CHEMICAL WEATHERING IN LOESS SOILS OF THE MATANUSKA VALLEY, ALASKA

On geologic timescales, atmospheric carbon dioxide levels are controlled by the balance between volcanic out-gassing and consumption of CO2 through silicate chemical weathering. However, the relationship between increased weathering associated with uplift, physical erosion, and climate remains uncertain. Uplift may incite mountain glaciation, which raises the question what is the relationship between glacial activity and silicate weathering rates?

We hypothesize that in periglacial areas glacial loess-derived soils enhance chemical weathering fluxes in three ways. First, small grain size of loess increases the surface area for weathering reactions. Second, ongoing loess deposition supplies fresh mineral material for weathering.

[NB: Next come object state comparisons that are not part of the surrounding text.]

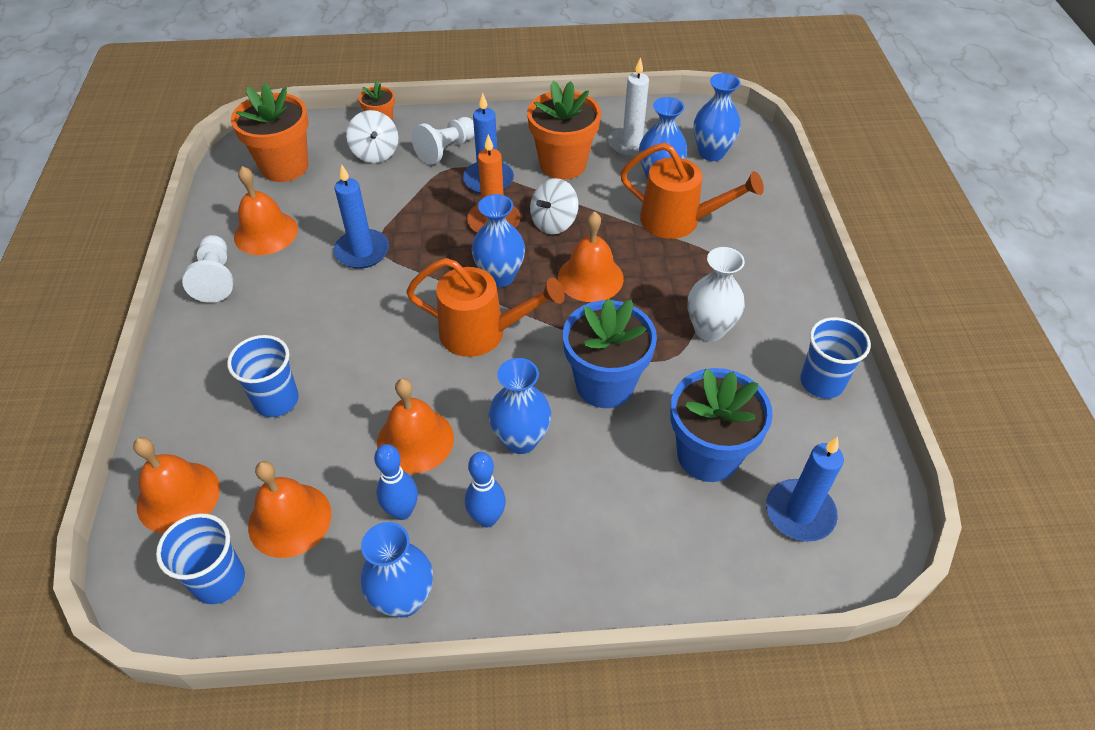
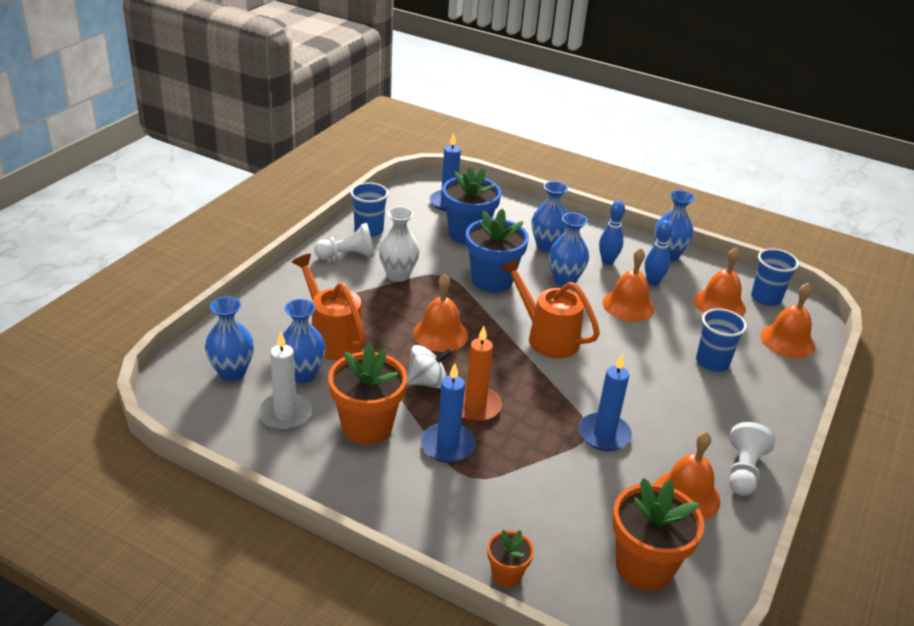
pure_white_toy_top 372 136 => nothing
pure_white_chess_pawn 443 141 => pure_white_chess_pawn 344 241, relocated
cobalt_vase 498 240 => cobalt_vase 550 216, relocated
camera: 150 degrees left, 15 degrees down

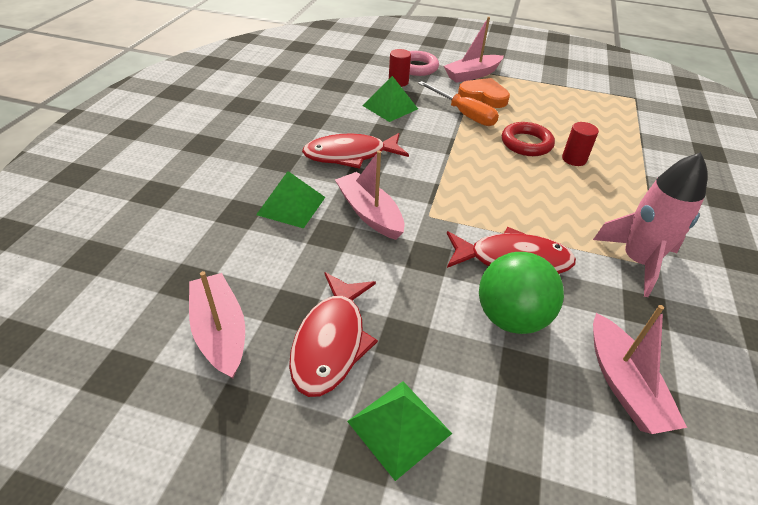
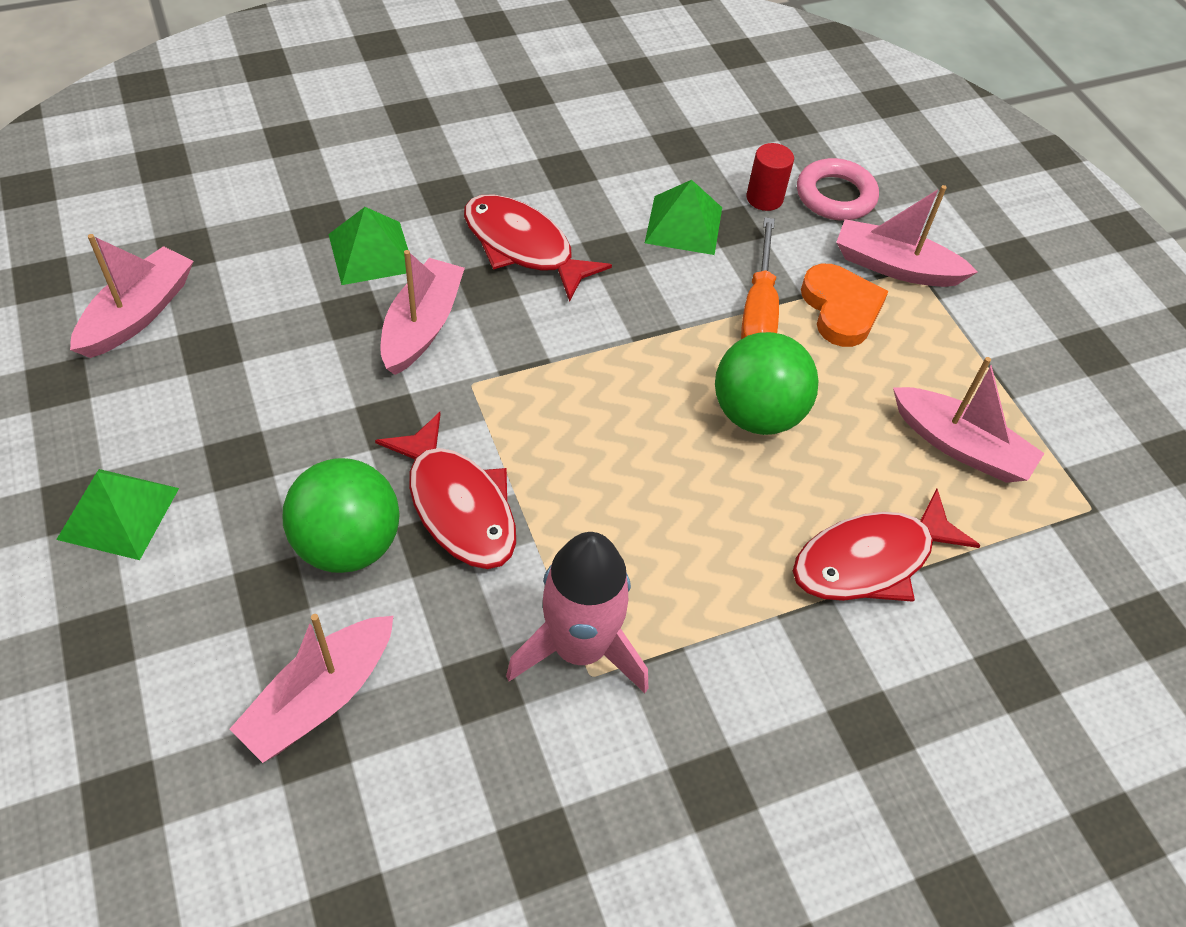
red_ring 528 139 => green_play_ball 766 383
red_cylinder 580 144 => nothing
red_fish 333 334 => red_fish 887 545, relocated
nothing => pink_boat 968 420
camera: 50 degrees right, 10 degrees up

Last, loess is deposited in vegetated areas, and this vegetation provides organic acids that promote silicate weathering. We will test this hypothesis by calculating chemical weathering fluxes using a mass-balance approach along a 50 km transect of loess-derived soils in the Matanuska valley of south-central Alaska. Loess deposited during the last 6500 years of the Holocene is >20 meters deep close to river sources but depth declines exponentially downwind. Estimates of particle surface areas reveal that loess soils contain about twice the surface area of till-derived soils of the same thickness hence increasing the potential for chemical weathering.

Along our transect, podzolic soils appear where loess thickness falls below 1 m corresponding to loess rain of about 0.15 mm/yr. This suggests that organic acids are buffered by weathering loess where deposition rates are greater than 0.15 mm/yr. We suspect that mass-balance analyses along the transect will show that weathering fluxes are limited by available mineral surface area in thin loess, and are limited by organic acid availability in thicker deposits. If correct, loess rains of 0.15 mm/yr will yield the maximum consumption of CO2 by weathering. This hypothesis has two interesting implications. First, ice-age loess rain may have been responsible for maintaining high levels of soil fertility in soils distant from ice sheet margins. Second, the soils whose chemical weathering was the most influential in drawing down atmospheric CO2 during past ice ages may have been those located relatively far from ice margins.